## Exercise
What is needed is the full listing written out exactly, minus the pictures.

## Data shown
------------------------------------------------
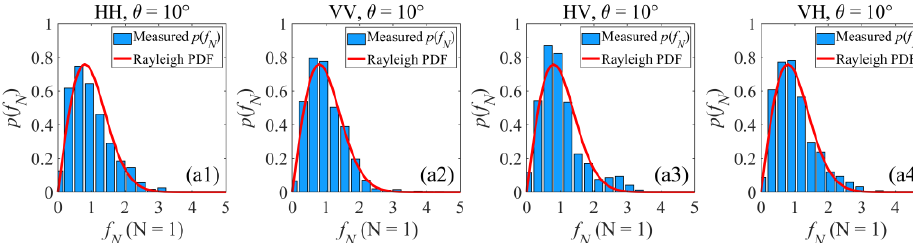
Figure 8. Theoretical PDFs and CDFs of the Rayleigh fading model as a function of independent samples, N for ( a ) linear detection and ( b ) square-law detection.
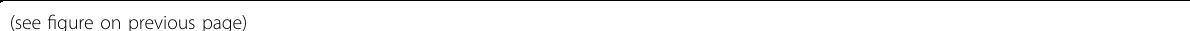
Fig. 2 Binding and neutralization of the Omicron variant by bispeci fi c antibodies. a Schematic diagrams showing the structures of bispeci fi c antibodies. b SDS-PAGE and cross-linking SDS-PAGE gels showing the sizes of the representative bispeci fi c antibodies and their parental antibodies. c Binding speci fi cities of the bispeci fi c antibodies to the SARS-CoV-2 RBD-His, Omicron trimer-His, or RBD-His protein. d Binding af fi nities of the bispeci fi c antibodies to the SARS-CoV-2 RBD-His, Omicron trimer-His, or RBD-His protein were measured by BLI experiments. ND represents not determined. e Neutralization by bispeci fi c antibodies against the SARS-CoV-2 VOCs, including Omicron, BA.2, and sarbecoviruses. f Neutralization of bispeci fi c antibodies against authentic BA.1.1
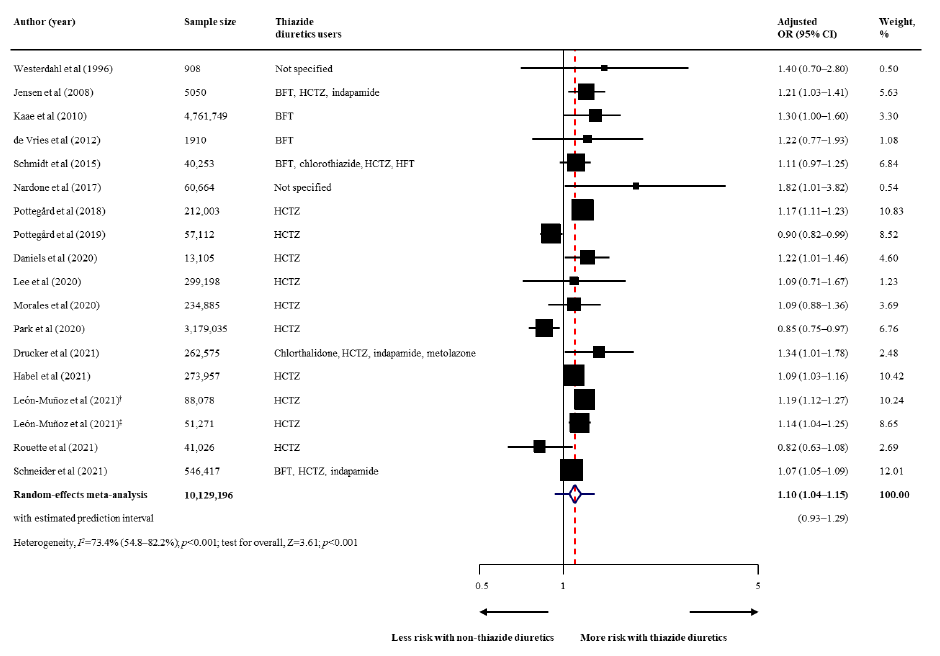
Figure 1. Effect of the use of thiazide diuretics and the risk of malignant melanoma. Abbreviations: BFT, bendroflumethiazide; CI, confidence interval; HCTZ, hydrochlorothiazide; HFT, hydroflume- thiazide; OR, odds ratio [29–31,33,37,38,41,44–46,48,49,52,54,56–58].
------------------------------------------------
## Reply to the exercise
Figure 8. Theoretical PDFs and CDFs of the Rayleigh fading model as a function of independent samples, N for ( a ) linear detection and ( b ) square-law detection.
Fig. 2 Binding and neutralization of the Omicron variant by bispeci fi c antibodies. a Schematic diagrams showing the structures of bispeci fi c antibodies. b SDS-PAGE and cross-linking SDS-PAGE gels showing the sizes of the representative bispeci fi c antibodies and their parental antibodies. c Binding speci fi cities of the bispeci fi c antibodies to the SARS-CoV-2 RBD-His, Omicron trimer-His, or RBD-His protein. d Binding af fi nities of the bispeci fi c antibodies to the SARS-CoV-2 RBD-His, Omicron trimer-His, or RBD-His protein were measured by BLI experiments. ND represents not determined. e Neutralization by bispeci fi c antibodies against the SARS-CoV-2 VOCs, including Omicron, BA.2, and sarbecoviruses. f Neutralization of bispeci fi c antibodies against authentic BA.1.1
Figure 1. Effect of the use of thiazide diuretics and the risk of malignant melanoma. Abbreviations: BFT, bendroflumethiazide; CI, confidence interval; HCTZ, hydrochlorothiazide; HFT, hydroflume- thiazide; OR, odds ratio [29–31,33,37,38,41,44–46,48,49,52,54,56–58].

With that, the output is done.